____ Source excerpt
# Evic VT: Ticking time bomb ?



## BuzzGlo (11/9/15)

So my evic is about 2 months old, and today it started ticking. I recall reading this somewhere.

Has anyone else had this or know why this happens. Is it dangerous? This is my only apv use it all day every day.


----------



## SAVapeGear (11/9/15)

BuzzGlo said:


> So my evic is about 2 months old, and today it started ticking. I recall reading this somewhere.
> 
> Has anyone else had this or know why this happens. Is it dangerous? This is my only apv use it all day every day.


I think they all do it.When you fire it,it start making that ticking noise.If you leave it for a while it goes away.

Must be the way it operates.

Don't think it is any reason for concern.

Did you only notice it now?


----------



## method1 (11/9/15)

I've had this happen on isticks, my ipv3li etc. reckon it's part of the deal


----------



## BuzzGlo (11/9/15)

I have never heard this ticking before... I recall checking the first time I read about it. Seemed to be very loud this time. I was watching a movie and a building test fired and then it was suddenly loud enough to over power the 5.1 sound I have running my pc. . . 

meah Glad to hear its nothing hoping the evic would last at least a year.


----------



## zadiac (12/9/15)

I'm sorry, but I do not think that is normal. You should email the manufacturer and find out. Especially if it's never done it before and then suddenly starts doing it. That tells me that something's up.


----------



## JW Flynn (12/9/15)

definitely not normal, just checked mine, mod against ear and fired it, nothing, no ticking... mine is completely silent... I know some people have heard theirs making a beeping sound.. that is kinda normal with pwm when the mod is stepping down voltage.... but no ticking....


----------



## BumbleBee (12/9/15)

Mine buzzes and ticks but it's only noticeable when held up to my ear.


----------



## Silver (13/9/15)

BumbleBee said:


> Mine buzzes and ticks but it's only noticeable when held up to my ear.



Yours would buzz @BumbleBee - and its yellow

Reactions: Funny 3


----------



## Nilton (13/9/15)

Mine buzzes if held to my ear....

Manual also says the ticking is normal in TC mode as it tries to calculate the temperature or something but youmcan only hear it if you hold it to your ear.

If that thing is sitting on the table ticking, and you can hear it then I'd be concerned...


----------



## kelly22 (13/9/15)

Just be lucky it ticks n didnt turn off permanently like mine!

Sent from my SM-N9005 using Tapatalk


----------



## BuzzGlo (13/9/15)

kelly22 said:


> Just be lucky it ticks n didnt turn off permanently like mine!
> 
> Sent from my SM-N9005 using Tapatalk



yet ... hasnt turned off permanently yet. since reading your post i've had two scares when It just shut off for no reason.


----------



## kelly22 (13/9/15)

Ag i think mine was jus a bad one i hope you are not as unlucky

Sent from my SM-N9005 using Tapatalk


----------
________
____ Entries provided
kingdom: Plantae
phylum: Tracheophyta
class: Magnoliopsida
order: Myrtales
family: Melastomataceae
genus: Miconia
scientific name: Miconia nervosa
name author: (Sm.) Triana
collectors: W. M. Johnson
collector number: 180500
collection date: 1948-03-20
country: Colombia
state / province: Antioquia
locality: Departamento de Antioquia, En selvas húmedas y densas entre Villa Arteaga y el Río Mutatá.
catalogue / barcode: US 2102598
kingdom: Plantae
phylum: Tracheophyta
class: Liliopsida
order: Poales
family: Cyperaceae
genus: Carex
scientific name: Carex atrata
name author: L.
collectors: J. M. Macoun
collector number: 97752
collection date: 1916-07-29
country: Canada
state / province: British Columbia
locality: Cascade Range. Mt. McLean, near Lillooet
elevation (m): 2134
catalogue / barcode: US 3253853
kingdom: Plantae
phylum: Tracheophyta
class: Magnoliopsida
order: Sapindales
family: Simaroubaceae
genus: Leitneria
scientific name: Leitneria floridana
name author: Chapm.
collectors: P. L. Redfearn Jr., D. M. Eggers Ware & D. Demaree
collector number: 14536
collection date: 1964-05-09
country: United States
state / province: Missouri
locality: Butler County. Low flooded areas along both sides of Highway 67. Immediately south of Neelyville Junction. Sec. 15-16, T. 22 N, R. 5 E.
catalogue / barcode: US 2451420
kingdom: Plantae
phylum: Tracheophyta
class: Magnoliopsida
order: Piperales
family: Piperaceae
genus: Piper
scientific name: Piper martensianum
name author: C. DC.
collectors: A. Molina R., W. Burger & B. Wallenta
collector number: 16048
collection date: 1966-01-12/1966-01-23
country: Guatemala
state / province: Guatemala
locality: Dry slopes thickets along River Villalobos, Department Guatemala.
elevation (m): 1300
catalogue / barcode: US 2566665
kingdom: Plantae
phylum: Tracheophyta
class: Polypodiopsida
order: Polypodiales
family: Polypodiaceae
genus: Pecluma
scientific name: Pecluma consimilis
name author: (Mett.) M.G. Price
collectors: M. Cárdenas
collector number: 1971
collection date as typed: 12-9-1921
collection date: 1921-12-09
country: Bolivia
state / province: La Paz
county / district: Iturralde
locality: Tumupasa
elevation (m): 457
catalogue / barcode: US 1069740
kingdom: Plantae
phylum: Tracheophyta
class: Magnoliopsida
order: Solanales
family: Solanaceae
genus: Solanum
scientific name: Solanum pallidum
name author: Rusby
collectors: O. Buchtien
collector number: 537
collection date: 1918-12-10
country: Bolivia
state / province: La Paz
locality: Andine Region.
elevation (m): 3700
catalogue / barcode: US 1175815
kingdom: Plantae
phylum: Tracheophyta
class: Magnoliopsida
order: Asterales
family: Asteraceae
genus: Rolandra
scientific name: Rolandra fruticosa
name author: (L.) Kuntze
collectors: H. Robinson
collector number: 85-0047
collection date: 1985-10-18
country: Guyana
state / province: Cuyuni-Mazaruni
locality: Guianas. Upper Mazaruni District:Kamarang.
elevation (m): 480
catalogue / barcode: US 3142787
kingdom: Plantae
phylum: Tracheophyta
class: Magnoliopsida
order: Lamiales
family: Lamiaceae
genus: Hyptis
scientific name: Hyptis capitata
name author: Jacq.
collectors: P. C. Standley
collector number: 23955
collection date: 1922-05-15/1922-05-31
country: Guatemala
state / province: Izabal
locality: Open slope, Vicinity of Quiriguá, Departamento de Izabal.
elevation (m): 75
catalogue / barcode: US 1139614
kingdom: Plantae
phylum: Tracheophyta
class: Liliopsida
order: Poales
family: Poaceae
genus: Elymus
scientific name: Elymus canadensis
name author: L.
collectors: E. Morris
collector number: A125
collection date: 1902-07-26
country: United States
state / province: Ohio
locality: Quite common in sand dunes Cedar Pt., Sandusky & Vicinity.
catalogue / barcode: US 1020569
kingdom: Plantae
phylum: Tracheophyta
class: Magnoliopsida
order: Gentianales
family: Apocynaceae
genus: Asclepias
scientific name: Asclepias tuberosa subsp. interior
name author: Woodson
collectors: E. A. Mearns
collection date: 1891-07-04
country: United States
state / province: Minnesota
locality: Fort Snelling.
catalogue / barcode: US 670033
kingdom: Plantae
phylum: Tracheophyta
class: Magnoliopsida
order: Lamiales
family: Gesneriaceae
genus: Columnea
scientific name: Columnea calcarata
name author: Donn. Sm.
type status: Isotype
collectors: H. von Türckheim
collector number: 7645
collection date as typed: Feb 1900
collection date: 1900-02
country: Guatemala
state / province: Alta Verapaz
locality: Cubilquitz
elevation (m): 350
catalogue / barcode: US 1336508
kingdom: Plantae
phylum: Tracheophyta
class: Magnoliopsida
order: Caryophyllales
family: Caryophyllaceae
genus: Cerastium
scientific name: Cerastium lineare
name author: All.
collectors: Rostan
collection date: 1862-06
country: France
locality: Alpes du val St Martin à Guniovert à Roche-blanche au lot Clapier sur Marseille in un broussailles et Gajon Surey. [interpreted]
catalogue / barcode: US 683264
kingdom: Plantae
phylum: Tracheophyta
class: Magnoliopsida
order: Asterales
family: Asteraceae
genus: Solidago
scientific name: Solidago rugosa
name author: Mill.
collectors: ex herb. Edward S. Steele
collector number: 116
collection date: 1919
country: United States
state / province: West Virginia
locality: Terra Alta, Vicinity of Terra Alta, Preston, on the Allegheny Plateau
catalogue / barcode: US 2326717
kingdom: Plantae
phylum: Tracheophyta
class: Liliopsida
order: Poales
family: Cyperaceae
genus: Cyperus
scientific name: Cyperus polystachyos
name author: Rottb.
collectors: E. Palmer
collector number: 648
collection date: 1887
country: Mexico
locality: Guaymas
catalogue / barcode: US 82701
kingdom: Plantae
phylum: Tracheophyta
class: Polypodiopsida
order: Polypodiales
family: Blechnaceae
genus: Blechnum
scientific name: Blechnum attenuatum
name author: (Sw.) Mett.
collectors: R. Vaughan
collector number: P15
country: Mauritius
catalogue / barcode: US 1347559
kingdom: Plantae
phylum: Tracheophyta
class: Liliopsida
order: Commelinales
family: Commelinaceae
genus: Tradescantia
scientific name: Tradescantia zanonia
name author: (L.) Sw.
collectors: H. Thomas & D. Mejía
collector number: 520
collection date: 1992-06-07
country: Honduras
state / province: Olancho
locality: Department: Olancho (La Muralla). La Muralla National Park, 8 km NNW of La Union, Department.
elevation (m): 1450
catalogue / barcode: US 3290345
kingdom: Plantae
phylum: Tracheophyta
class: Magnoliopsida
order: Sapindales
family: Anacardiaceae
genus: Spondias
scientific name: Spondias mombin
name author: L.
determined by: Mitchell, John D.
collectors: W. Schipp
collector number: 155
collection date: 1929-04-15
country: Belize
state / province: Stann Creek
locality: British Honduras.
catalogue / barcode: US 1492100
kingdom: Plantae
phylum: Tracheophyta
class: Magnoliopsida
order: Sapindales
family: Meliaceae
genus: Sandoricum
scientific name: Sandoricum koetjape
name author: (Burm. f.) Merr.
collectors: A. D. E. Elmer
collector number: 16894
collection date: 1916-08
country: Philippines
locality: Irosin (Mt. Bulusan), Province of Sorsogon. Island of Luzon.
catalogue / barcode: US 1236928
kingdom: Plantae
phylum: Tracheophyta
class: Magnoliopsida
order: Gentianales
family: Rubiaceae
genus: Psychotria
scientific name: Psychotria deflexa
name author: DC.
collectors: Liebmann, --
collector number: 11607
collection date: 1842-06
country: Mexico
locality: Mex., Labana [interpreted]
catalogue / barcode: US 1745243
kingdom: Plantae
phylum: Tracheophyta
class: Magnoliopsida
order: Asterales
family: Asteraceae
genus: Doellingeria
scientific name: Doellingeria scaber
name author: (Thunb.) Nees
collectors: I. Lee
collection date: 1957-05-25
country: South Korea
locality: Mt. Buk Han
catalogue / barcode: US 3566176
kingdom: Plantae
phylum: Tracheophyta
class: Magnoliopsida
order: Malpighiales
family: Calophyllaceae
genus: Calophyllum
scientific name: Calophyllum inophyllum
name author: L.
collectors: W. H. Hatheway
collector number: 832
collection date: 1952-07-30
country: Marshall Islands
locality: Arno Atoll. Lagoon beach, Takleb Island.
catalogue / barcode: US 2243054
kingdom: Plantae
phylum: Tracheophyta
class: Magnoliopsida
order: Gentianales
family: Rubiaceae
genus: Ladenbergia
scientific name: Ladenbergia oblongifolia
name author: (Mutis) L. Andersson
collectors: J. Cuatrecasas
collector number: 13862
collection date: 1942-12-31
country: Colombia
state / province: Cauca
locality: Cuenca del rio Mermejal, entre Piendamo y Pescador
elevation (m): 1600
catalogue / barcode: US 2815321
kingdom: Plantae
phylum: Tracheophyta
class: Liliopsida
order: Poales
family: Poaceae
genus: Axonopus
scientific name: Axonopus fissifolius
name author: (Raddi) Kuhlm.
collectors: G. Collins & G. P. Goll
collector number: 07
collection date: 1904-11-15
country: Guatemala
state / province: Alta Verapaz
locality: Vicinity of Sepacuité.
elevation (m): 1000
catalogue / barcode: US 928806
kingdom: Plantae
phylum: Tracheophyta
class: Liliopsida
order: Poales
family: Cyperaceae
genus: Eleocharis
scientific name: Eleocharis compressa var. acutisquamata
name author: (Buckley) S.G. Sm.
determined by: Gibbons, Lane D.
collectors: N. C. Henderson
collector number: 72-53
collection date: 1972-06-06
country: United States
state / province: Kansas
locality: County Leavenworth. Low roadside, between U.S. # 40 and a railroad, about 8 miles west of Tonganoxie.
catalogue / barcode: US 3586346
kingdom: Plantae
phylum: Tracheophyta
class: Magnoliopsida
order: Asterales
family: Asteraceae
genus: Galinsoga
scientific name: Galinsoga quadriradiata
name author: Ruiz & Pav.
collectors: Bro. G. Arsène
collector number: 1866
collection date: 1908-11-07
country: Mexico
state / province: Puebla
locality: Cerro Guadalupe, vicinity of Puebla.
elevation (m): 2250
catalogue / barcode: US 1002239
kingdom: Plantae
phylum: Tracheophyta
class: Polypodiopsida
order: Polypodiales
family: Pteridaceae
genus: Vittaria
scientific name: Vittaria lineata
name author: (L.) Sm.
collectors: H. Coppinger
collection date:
________
Instructions for the task
Repeat, word for word, the stretch of the Evic VT thread from "I have never" through "running my pc. . .". The records have nothing to do with the Evic VT thread.

Expected answer
I have never heard this ticking before... I recall checking the first time I read about it. Seemed to be very loud this time. I was watching a movie and a building test fired and then it was suddenly loud enough to over power the 5.1 sound I have running my pc. . .